Görev yönergesi
Aşağıdaki öğelerde "county / district: Rangel" içeren satırdan "name author: Burm. f." içeren satıra kadar uzanan bölümü, iki uç satır da dahil olmak üzere ve boş satırları atlayarak Markdown tablosu olarak biçimlendirin. Tablonun "Numara" sütununa sıra numarasını, "Satır" sütununa da satırın kendisini yazın.

● ● ● ● ● ● ●

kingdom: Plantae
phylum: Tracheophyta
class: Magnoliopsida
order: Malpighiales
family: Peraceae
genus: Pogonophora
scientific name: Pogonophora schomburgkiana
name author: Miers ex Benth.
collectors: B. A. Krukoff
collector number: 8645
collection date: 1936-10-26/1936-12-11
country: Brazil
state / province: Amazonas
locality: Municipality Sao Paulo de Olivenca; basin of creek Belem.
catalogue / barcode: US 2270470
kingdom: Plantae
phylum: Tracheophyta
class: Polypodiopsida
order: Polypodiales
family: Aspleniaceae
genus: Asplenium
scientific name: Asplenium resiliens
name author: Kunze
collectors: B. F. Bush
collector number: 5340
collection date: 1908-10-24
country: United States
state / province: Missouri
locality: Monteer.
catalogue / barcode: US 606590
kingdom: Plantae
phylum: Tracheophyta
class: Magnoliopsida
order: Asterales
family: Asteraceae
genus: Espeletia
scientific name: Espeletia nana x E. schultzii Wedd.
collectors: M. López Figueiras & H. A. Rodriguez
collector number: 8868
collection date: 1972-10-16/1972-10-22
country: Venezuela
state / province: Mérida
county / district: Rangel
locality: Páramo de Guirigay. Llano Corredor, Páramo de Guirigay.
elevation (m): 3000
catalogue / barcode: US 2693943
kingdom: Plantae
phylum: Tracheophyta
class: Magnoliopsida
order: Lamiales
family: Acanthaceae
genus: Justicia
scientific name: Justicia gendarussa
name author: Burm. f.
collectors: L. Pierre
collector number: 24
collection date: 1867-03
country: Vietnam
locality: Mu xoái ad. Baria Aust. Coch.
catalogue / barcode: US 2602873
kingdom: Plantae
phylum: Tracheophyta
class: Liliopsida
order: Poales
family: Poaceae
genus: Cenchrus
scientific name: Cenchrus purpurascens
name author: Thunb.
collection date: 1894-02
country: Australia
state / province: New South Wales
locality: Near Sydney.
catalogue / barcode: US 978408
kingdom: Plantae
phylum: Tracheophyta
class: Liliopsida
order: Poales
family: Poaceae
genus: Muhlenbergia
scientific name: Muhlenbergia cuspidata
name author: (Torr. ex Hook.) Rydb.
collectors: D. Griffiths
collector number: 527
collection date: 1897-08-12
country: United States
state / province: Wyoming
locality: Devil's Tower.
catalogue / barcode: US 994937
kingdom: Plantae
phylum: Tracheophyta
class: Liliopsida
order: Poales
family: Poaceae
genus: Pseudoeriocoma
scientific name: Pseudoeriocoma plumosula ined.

● ● ● ● ● ● ●

Alıştırma sonucu
| Numara | Satır |
|---|---|
| 1 | county / district: Rangel |
| 2 | locality: Páramo de Guirigay. Llano Corredor, Páramo de Guirigay. |
| 3 | elevation (m): 3000 |
| 4 | catalogue / barcode: US 2693943 |
| 5 | kingdom: Plantae |
| 6 | phylum: Tracheophyta |
| 7 | class: Magnoliopsida |
| 8 | order: Lamiales |
| 9 | family: Acanthaceae |
| 10 | genus: Justicia |
| 11 | scientific name: Justicia gendarussa |
| 12 | name author: Burm. f. |